• **CONSIGNE 1**:
Recopiez les enregistrements sans rien changer, depuis leur toute première ligne jusqu'à la ligne contenant "collectors: M. Colella, H.", celle-ci comprise.

• **EXTRAIT**:
....................
Entre les deux clans, entre voiliers extrèmes et planches allégées, c'est la guerre. A savoir qui profitera le mieux du vent pour aller le plus vite, sur des "runs" (parcours chronométré) de 500 mètres.

Variété extrème de voiliers, les engins à battre les records de vitesse à la voile ont, à première vue, tout du cauchemard technologique. Formes d'araignées fragiles, deux mâts là où les sages voiliers de nos croisières n'en comptent qu'un, des cerf-volants pour mieux les tracter ou encore des poutres-ailes-flotteurs chargés de transformer un navigateur en pilote d'avion sous-marin. Sans oublier les systèmes "palpeurs" de vagues, destinés à repérer les formes de la houle pour pouvoir y adapter en temps réel l'audace d'une incidence, d'une répartition des masses. Ajoutez à cette débauche d'idées et de folies architecturales une bonne dose de fibres exotiques, carbone, kevlar ou epoxy, saupoudrez d'un peu de jargon à base de "foils" (élements sustentateurs), de "flaps" (volets sur aile rigide) et de "cavitation" (perte de contact entre la coque et les filets d'eau qui s'écoulent), mettez le tout sur un plan d'eau venté et si possible protégé de la houle du large, et vous obtiendrez, si Eole le veut, des "chronos".
....................
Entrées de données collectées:
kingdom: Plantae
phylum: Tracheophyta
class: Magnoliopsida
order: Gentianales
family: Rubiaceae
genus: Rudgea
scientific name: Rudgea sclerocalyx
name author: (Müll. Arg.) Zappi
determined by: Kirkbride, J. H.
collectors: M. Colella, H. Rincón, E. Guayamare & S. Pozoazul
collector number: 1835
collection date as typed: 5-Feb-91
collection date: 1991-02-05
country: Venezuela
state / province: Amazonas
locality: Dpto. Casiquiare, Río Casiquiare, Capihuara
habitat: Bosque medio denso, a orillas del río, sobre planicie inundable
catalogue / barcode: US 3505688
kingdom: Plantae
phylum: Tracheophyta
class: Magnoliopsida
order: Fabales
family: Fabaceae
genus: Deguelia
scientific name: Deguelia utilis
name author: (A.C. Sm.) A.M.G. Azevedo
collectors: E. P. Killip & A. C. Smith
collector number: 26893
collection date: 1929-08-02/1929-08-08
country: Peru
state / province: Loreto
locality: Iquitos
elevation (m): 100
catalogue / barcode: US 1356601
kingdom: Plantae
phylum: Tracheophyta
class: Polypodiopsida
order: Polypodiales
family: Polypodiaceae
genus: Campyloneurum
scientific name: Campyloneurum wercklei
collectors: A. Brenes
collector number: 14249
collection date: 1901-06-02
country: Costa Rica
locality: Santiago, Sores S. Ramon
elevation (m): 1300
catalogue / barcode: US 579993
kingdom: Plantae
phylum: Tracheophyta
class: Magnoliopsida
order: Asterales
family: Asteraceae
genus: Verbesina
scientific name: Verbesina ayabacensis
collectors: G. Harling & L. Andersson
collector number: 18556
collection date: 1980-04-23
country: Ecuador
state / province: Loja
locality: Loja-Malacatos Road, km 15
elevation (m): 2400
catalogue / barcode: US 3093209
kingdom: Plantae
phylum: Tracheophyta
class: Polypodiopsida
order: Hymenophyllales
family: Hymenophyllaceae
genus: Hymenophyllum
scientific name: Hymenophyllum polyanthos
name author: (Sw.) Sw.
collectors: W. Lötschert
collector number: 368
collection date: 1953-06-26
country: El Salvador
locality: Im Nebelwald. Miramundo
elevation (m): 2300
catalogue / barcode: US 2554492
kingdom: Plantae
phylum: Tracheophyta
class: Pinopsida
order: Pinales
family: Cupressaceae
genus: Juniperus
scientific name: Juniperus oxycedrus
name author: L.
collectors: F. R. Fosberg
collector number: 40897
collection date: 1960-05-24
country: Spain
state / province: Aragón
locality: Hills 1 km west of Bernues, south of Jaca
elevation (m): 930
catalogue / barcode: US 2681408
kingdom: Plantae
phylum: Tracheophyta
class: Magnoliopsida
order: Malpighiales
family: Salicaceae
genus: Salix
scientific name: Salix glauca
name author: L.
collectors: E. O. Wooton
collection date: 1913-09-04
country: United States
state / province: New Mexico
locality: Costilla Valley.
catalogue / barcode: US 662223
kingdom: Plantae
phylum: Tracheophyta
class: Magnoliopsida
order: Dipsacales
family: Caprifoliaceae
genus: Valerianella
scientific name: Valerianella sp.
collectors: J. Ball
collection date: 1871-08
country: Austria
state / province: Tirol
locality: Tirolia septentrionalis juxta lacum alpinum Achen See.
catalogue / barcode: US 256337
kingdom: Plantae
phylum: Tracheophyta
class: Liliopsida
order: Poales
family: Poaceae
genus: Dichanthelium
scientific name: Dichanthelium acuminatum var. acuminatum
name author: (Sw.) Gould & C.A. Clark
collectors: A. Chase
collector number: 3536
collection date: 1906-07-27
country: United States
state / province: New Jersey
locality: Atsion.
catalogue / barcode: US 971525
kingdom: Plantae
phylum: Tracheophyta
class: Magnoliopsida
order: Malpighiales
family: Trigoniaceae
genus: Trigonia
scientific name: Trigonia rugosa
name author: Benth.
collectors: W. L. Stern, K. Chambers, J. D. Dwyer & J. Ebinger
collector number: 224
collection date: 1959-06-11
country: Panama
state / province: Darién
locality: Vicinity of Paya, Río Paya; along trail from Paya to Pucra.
....................
• **CONSIGNE 2**:
Résumez en deux phrases l'extrait sur les records de vitesse à la voile.

• **RÉPONSE 1**:
kingdom: Plantae
phylum: Tracheophyta
class: Magnoliopsida
order: Gentianales
family: Rubiaceae
genus: Rudgea
scientific name: Rudgea sclerocalyx
name author: (Müll. Arg.) Zappi
determined by: Kirkbride, J. H.
collectors: M. Colella, H. Rincón, E. Guayamare & S. Pozoazul

• **RÉPONSE 2**:
Les voiliers extrêmes et les planches allégées se disputent la plus grande vitesse sur des parcours chronométrés de 500 mètres. Ces engins ont à première vue tout du cauchemar technologique : ils accumulent les idées (deux mâts, cerfs-volants, foils, palpeurs de vagues) et les fibres comme le carbone ou le kevlar, et ils visent des chronos sur un plan d'eau venté, si possible abrité de la houle.